EXERCISE AIM => Only these lines of the data below are wanted: the one with "nose: (567, 367)", the one with "left shoulder: (492, 571)", and any lines between them, each repeated exactly.

DATA LISTING =>
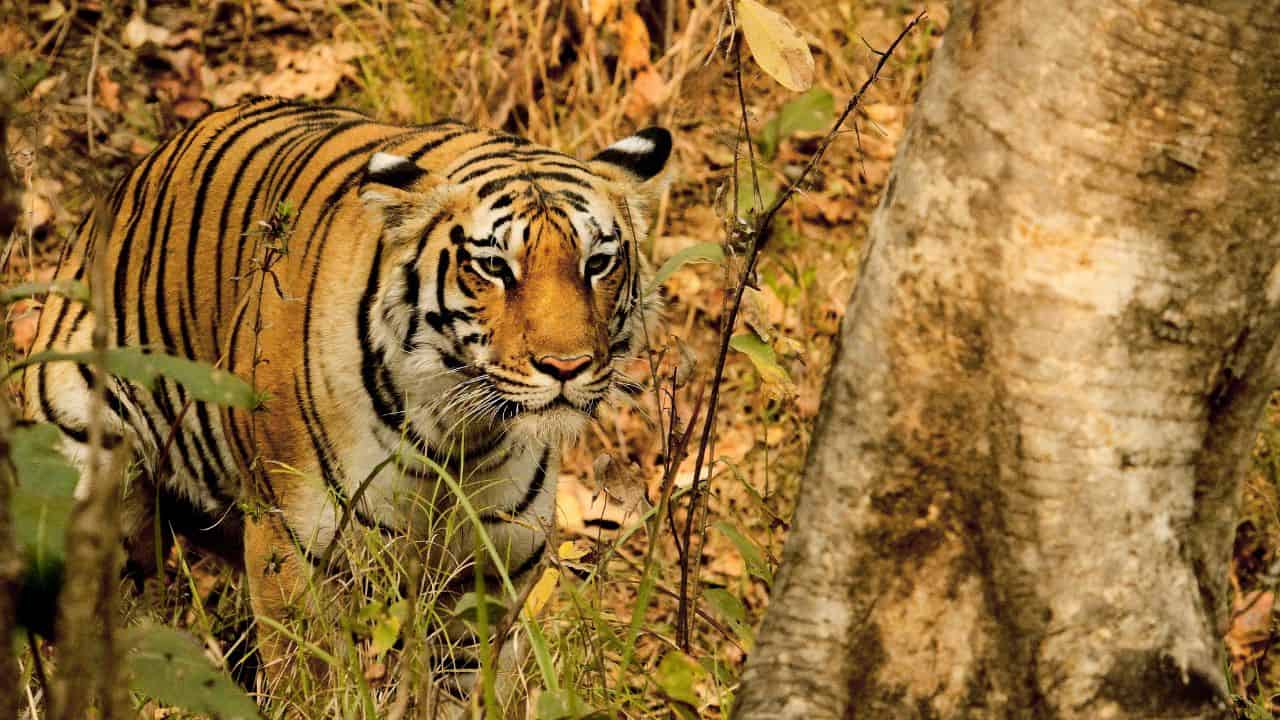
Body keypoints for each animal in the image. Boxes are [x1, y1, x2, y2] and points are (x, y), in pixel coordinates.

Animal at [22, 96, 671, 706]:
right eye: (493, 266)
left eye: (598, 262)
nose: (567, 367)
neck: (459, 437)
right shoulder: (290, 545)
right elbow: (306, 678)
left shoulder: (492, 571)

---

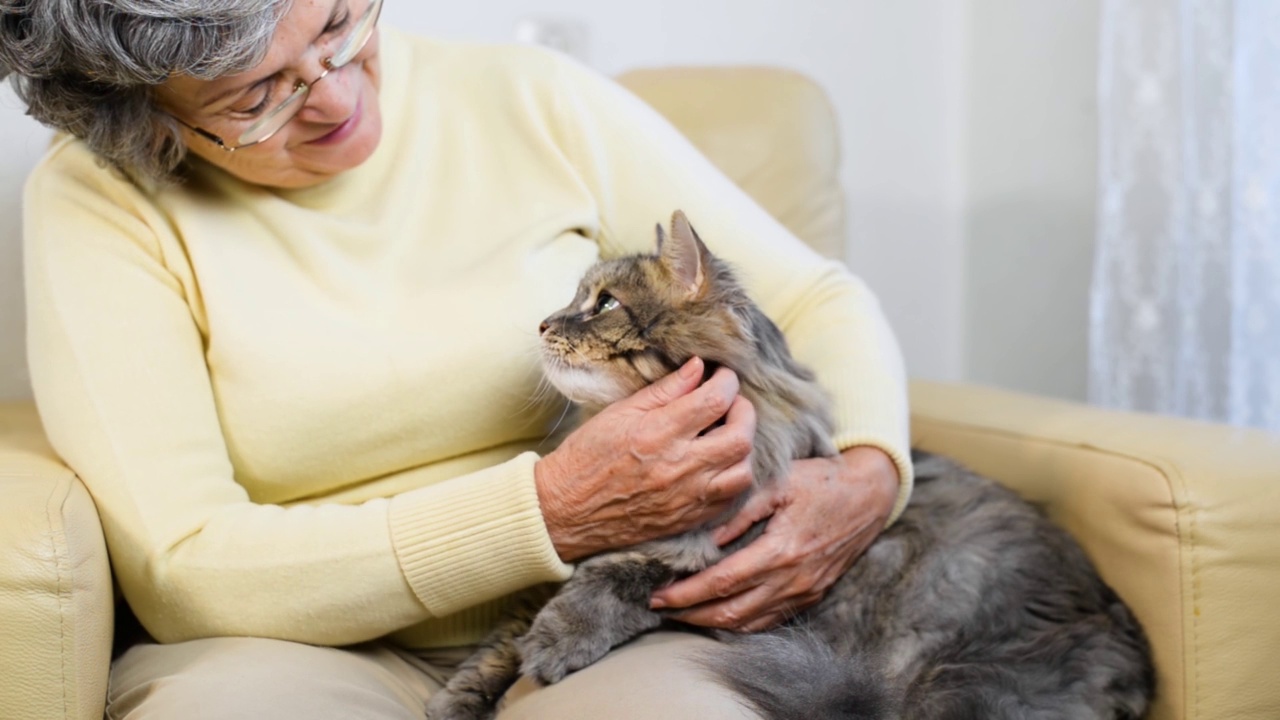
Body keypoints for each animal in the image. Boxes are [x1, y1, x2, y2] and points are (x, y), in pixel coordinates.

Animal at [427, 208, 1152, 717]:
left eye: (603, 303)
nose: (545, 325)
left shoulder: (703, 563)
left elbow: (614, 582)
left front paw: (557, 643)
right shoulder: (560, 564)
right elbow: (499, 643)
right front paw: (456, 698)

---

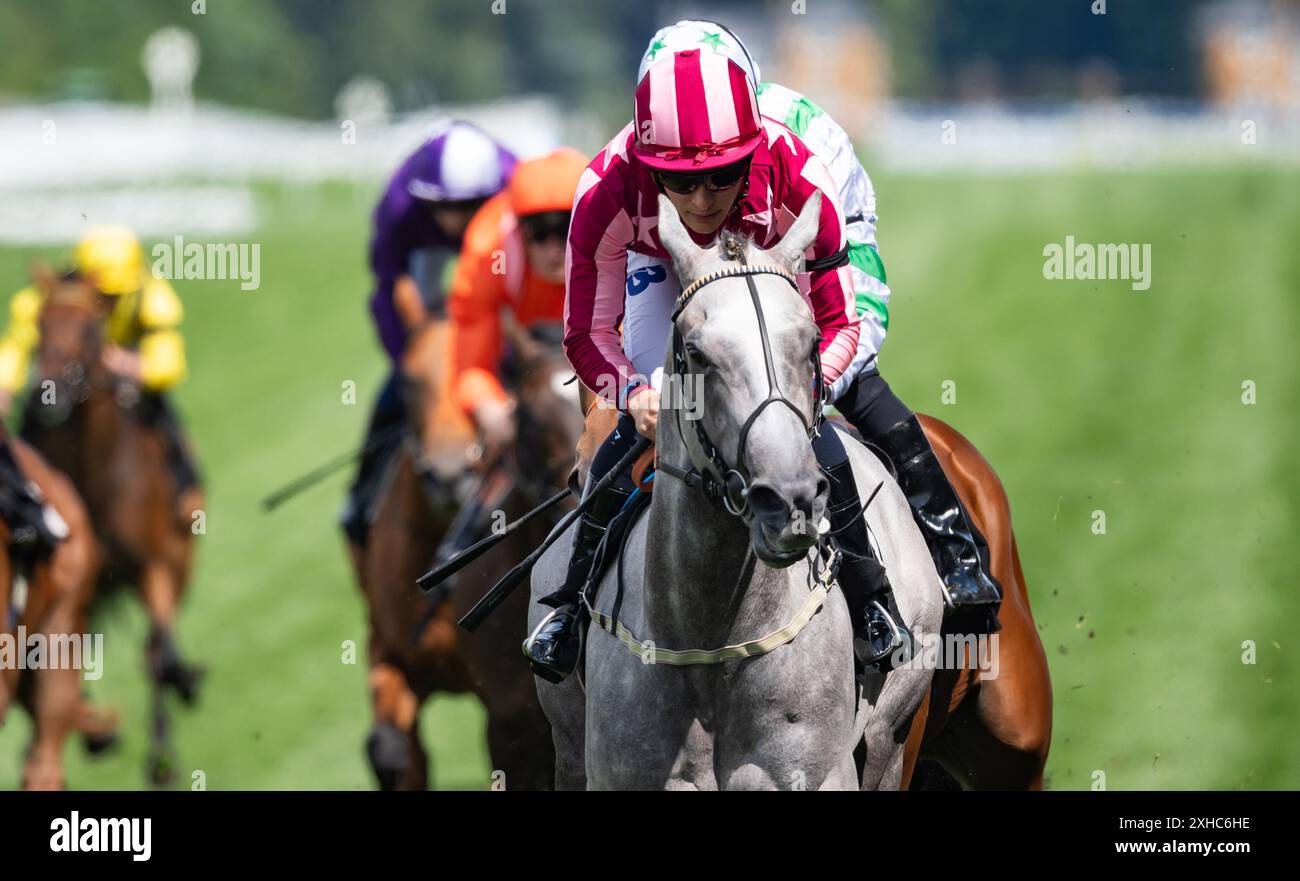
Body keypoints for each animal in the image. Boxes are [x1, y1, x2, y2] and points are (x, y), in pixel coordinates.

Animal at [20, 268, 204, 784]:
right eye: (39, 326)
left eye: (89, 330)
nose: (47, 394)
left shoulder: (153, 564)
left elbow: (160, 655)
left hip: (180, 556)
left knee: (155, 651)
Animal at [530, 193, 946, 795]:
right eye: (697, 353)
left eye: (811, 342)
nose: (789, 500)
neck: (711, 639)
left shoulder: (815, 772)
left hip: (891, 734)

RESPONSE TO THE TASK =>
nose: (567, 367)
neck: (459, 437)
right shoulder: (290, 545)
right elbow: (306, 678)
left shoulder: (492, 571)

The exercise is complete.